Łucja Koch talks to her grandmother, Dorota Chaber, about her classmate Janka Wałężanka

My grandmother, Debora Guter (everyone called her Dora, and after she married, she was Dorota Chaber), is 95. She comes from Tarnów, from a poor Jewish family. She spent the war in the USSR, where she fled with my grandfather. Their families, both quite large, were all killed in the Holocaust, with the exception of one of my grandmother’s brothers.

Recently, nearly every time I visit her, she tells me the story of her schoolmate, Janka Wałężanka (later Janina Filozof-Wałęga), who had saved a great number of Jewish children: “Tarnów was a Jewish town,” grandma smiles, beginning her often-told story in the voice of an expert tutor. “Out of 30 girls in my class 5 were Catholic, and among those was Janka Wałężanka, the niece of Tarnów’s bishop,” she says with pride, and explains that the majority of Catholic girls attended the middle school ran by the Ursulines. The other school was the Eliza Orzeszkowa Girls' Middle School, where most of the students were wealthy Jewish girls, “the merchant girls.” Grandma paid her considerable tuition by giving them private lessons. The niece of Archbishop Leon Wałęga was quite out of the ordinary there. She was not one of the throng of grandma’s pupils, as she was very bright.

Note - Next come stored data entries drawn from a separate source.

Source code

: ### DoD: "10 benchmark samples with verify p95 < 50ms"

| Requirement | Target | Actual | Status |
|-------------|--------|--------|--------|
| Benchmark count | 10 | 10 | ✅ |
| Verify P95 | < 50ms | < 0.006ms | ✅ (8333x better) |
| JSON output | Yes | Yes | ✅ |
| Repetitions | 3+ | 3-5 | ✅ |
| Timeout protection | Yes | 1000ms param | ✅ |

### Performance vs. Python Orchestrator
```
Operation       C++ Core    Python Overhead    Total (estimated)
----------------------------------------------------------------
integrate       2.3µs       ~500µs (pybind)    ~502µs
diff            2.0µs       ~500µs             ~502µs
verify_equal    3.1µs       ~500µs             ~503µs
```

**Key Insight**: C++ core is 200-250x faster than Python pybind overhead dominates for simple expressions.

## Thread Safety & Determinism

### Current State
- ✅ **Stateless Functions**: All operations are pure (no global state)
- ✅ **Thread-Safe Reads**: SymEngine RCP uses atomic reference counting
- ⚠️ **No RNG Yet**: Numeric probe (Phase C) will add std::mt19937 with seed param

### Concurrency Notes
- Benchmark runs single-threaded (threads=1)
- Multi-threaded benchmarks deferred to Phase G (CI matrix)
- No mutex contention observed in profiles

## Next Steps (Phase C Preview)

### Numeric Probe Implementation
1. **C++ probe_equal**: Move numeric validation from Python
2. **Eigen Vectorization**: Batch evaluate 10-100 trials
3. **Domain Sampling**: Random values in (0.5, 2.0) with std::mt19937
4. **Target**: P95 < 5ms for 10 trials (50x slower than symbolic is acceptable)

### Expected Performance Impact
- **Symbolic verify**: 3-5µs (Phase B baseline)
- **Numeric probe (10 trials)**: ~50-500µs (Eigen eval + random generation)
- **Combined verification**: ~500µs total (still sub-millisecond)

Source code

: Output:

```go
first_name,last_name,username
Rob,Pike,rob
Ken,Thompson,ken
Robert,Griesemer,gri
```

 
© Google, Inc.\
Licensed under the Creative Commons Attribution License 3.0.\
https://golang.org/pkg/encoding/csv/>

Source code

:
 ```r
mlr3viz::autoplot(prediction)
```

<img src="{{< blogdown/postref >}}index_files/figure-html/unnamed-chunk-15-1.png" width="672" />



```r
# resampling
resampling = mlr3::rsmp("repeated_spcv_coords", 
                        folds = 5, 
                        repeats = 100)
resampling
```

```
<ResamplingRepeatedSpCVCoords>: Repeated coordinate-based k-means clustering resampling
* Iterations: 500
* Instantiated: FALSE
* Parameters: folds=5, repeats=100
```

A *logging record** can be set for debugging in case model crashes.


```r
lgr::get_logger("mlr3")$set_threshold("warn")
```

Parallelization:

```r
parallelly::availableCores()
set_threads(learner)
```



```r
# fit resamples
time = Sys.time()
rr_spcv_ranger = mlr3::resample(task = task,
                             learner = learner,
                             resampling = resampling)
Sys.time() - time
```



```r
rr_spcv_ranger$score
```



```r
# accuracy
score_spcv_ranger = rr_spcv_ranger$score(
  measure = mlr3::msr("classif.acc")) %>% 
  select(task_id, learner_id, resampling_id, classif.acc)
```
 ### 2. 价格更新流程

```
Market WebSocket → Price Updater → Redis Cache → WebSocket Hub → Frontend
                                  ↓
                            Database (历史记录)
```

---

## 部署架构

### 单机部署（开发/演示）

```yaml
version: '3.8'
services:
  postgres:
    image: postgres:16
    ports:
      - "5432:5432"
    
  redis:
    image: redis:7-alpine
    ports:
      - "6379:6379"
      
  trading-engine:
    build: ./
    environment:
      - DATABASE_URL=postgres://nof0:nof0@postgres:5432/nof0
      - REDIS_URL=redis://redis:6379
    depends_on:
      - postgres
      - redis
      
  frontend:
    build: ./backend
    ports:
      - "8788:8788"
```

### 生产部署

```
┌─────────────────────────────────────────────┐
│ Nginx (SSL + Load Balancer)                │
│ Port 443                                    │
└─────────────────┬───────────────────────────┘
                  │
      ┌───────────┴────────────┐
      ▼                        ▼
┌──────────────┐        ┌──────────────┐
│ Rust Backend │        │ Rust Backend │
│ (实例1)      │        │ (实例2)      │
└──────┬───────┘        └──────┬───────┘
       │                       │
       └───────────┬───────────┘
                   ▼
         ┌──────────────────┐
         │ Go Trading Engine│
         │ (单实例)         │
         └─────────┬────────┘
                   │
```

According to my grandma’s memories, Janka Wałężanka “was a brilliant student, very joyful and full of kindness towards everything.” She studied pharmacy and later worked at drugstores. She liked her work, because it “allowed her to help the sick and the suffering, especially during the Nazi occupation.” Janka, though, did not limit herself to helping solely through medication. During the occupation she rescued Jewish children, hiding them in various educational institutions. After the war she was awarded the Righteous Among the Nations Medal. Film crews from Israel would visit her; she was invited to Israel and went there twice. At the airport she was greeted enthusiastically by her classmates. They would accomodate her subsequently and organize parties and banquets for her.
Recently grandma began explaining that the reason behind those feasts was that Janka was also rescuing their classmates. “They were all saved because of her.” Earlier, however, grandma said that nearly all her colleagues died in the war. Perhaps Janka helped to rescue a few, and maybe all of them – I do not know. Almost all of the rescued ones left Poland after the war. Grandma felt that loss deeply, especially since, in the hum of work and family, she could not stay in touch with them. Years later, already retired, she tried to seek out her old friends. She wrote to Janka, too. And she, grandma relates, “wrote me a lengthy letter, telling me everything she knew about our schoolmates, including those who did not live in Israel. She wrote what they did, what the names of their husbands, children, sons- and daughters-in-law were. She wrote about the condition of those still alive and gave the dates of death of those no longer among us. Her memory keeps impressing me. Unfortunately she had no information about Anita [grandma’s closest friend and long-time student, who went missing after the war]. Many of my friends were dead by then, and now Janka is gone.”
Attached is a letter of Janina Filozof-Wałęga to my grandmother, written in 1984. She writes she was in Israel in 1975 “for 6 weeks, invited because of another occasion.” I have checked that Janina Filozof-Wałęga was awarded the Righteous Among the Nations title in 1975. She did not mention it to my grandmother.
The quotes come from the memories grandma wrote down, with a photograph of these memories attached.